#### [Task goal]
Pictures should be left out when the listing below is repeated word for word.

#### [Record set]

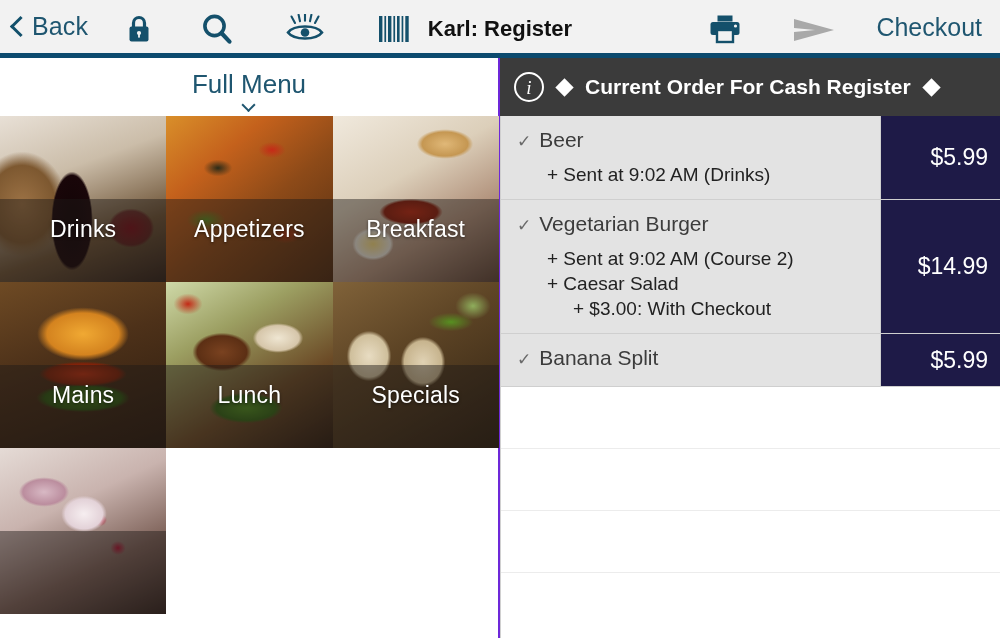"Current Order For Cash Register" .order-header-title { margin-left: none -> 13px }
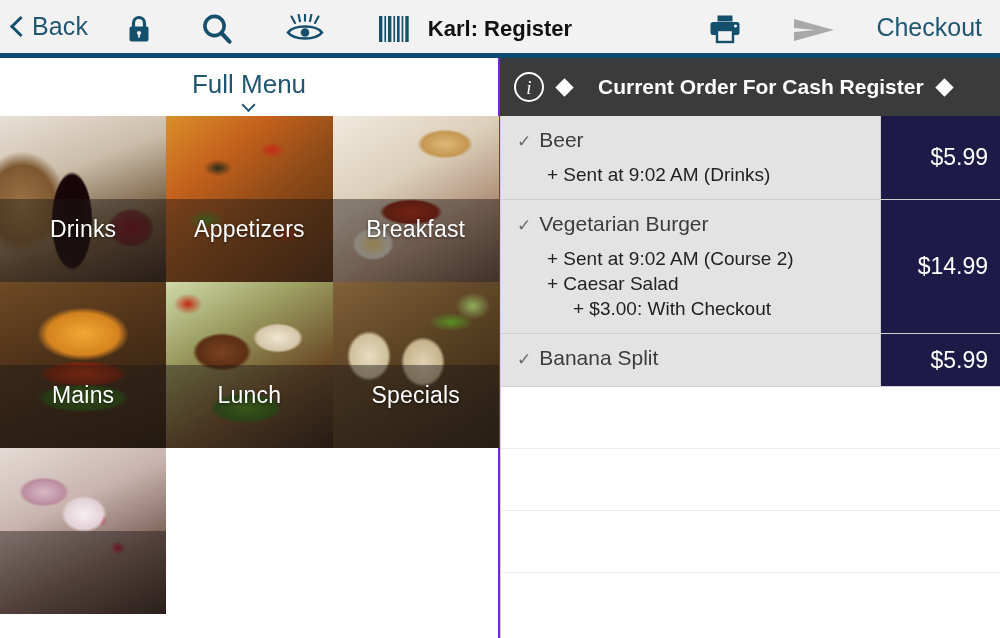"Vegetarian Burger" span { html: <span>Vegetarian Burger</span> -> none }
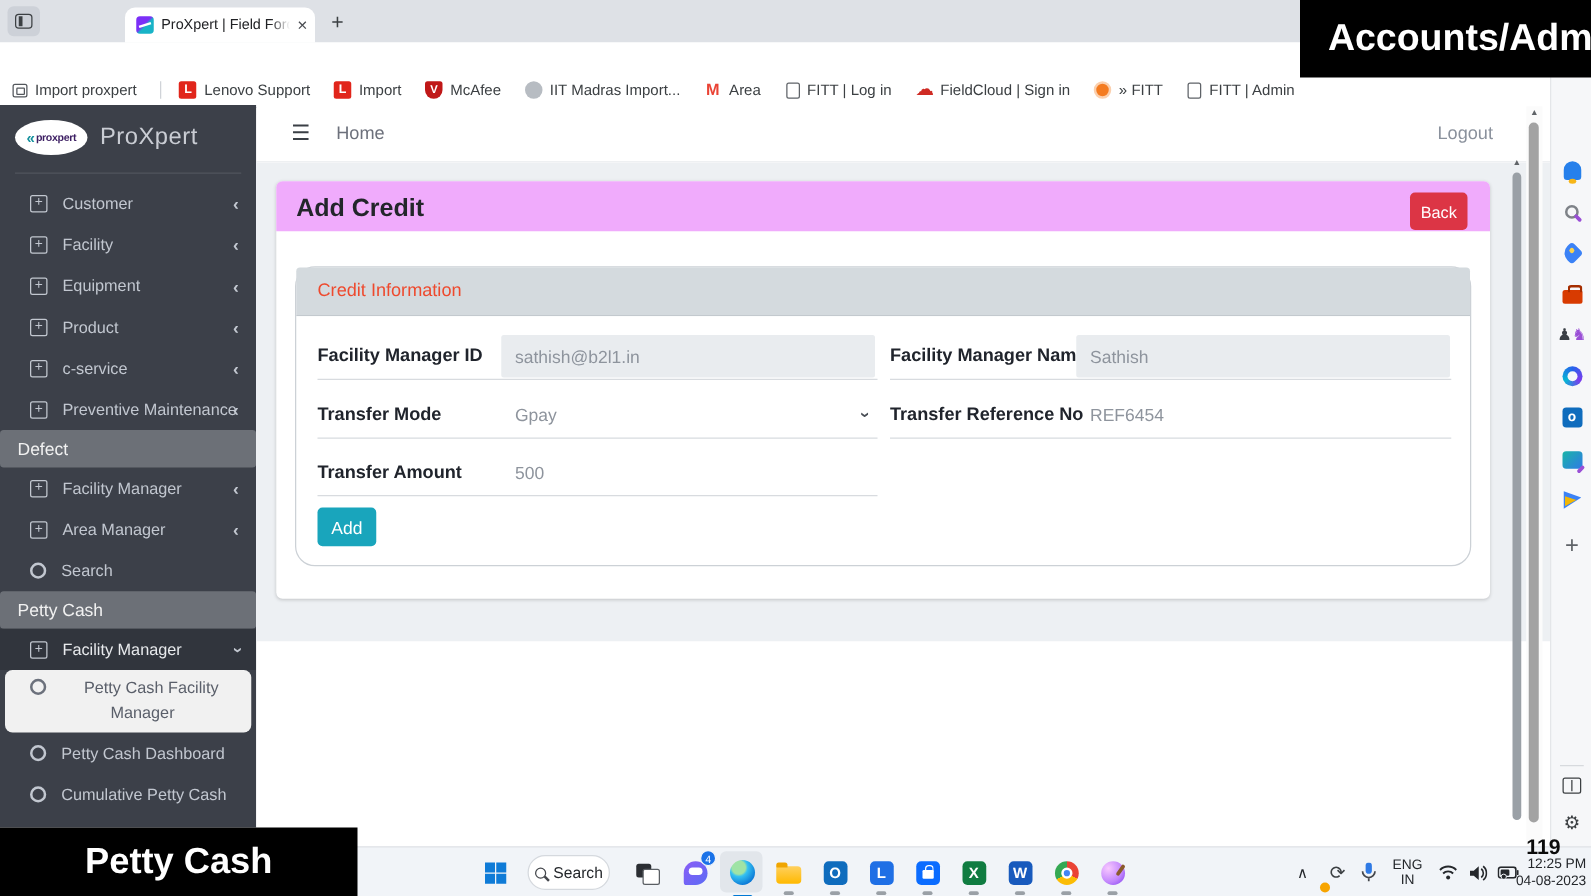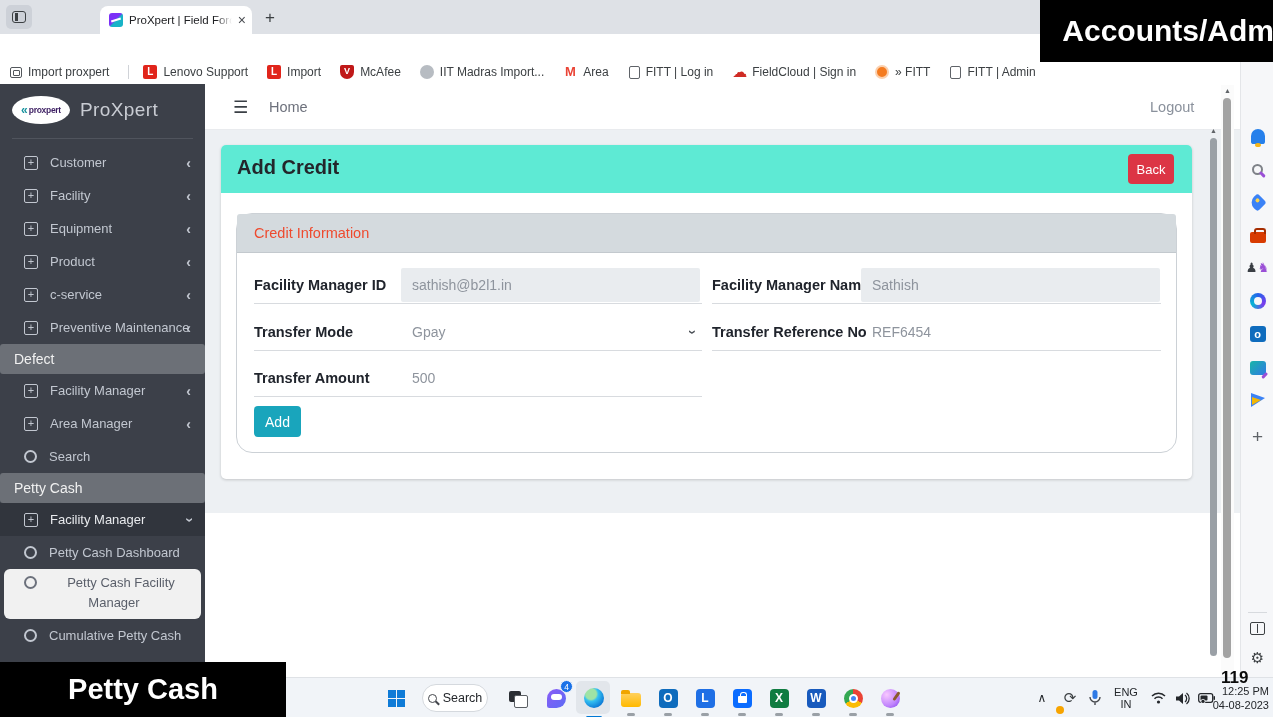"Add Credit" #card-header { background: #5eead4 -> #f0abfc; height: 48px -> 40px }
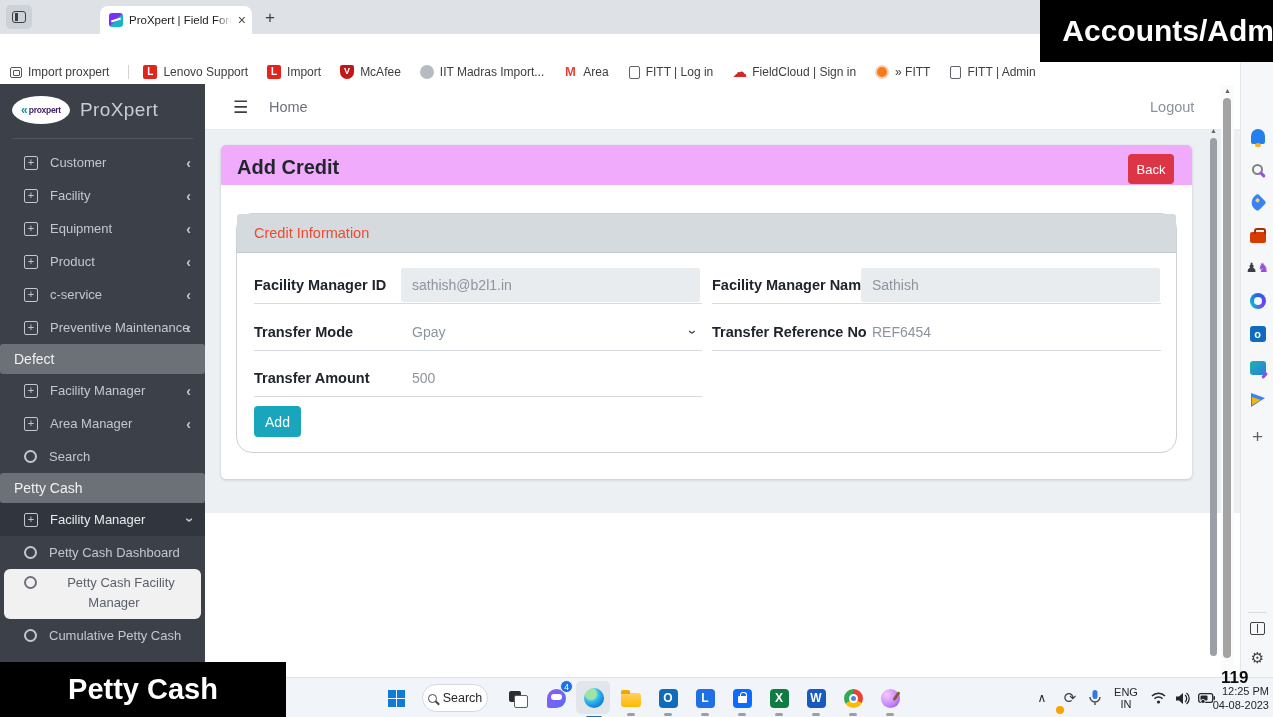"Petty Cash Dashboard" div.side-item { order: before "Petty Cash Facility Manager" -> after "Petty Cash Facility Manager" }
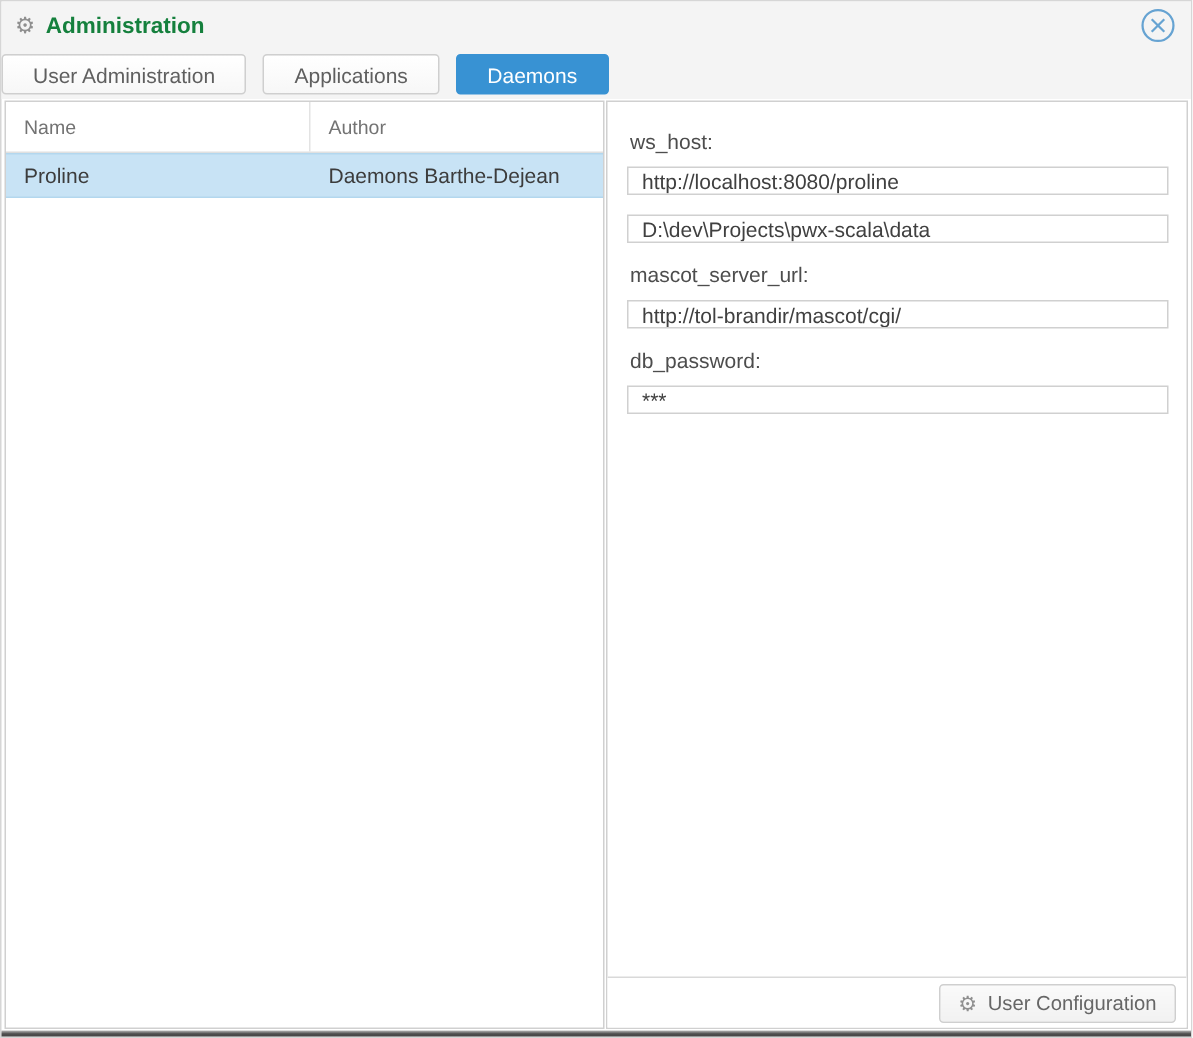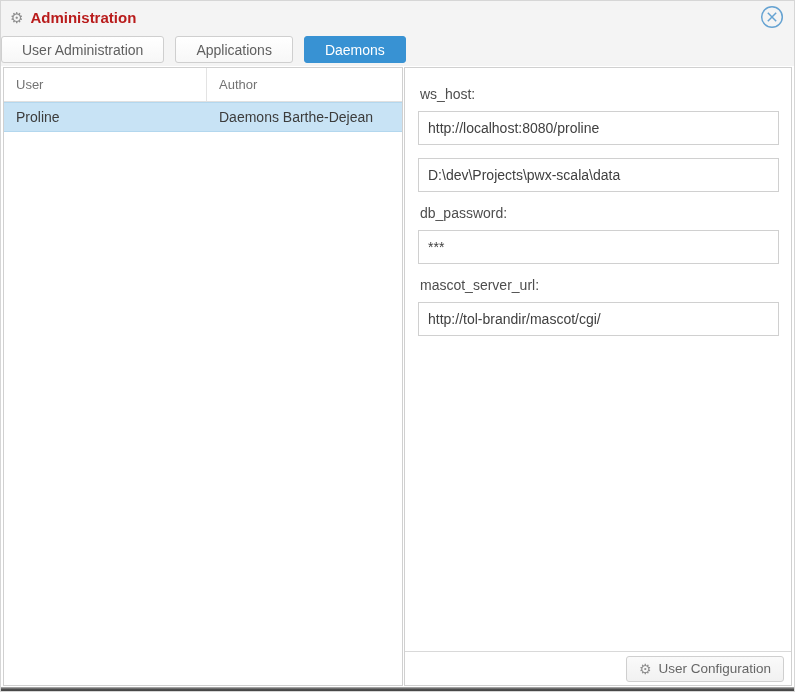"Administration" .window-title { color: #b91c1c -> #15803d }
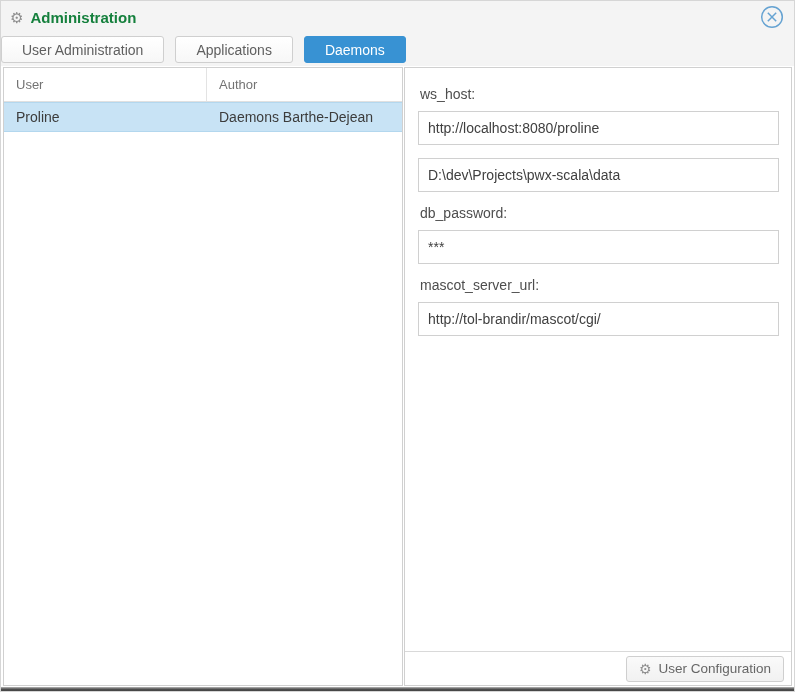"User" div.grid-hcell { text: User -> Name }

#### [Output of the task]
"Current Order For Cash Register" .order-header-title { margin-left: none -> 13px }
"Vegetarian Burger" span { html: <span>Vegetarian Burger</span> -> none }
"Add Credit" #card-header { background: #5eead4 -> #f0abfc; height: 48px -> 40px }
"Petty Cash Dashboard" div.side-item { order: before "Petty Cash Facility Manager" -> after "Petty Cash Facility Manager" }
"Administration" .window-title { color: #b91c1c -> #15803d }
"User" div.grid-hcell { text: User -> Name }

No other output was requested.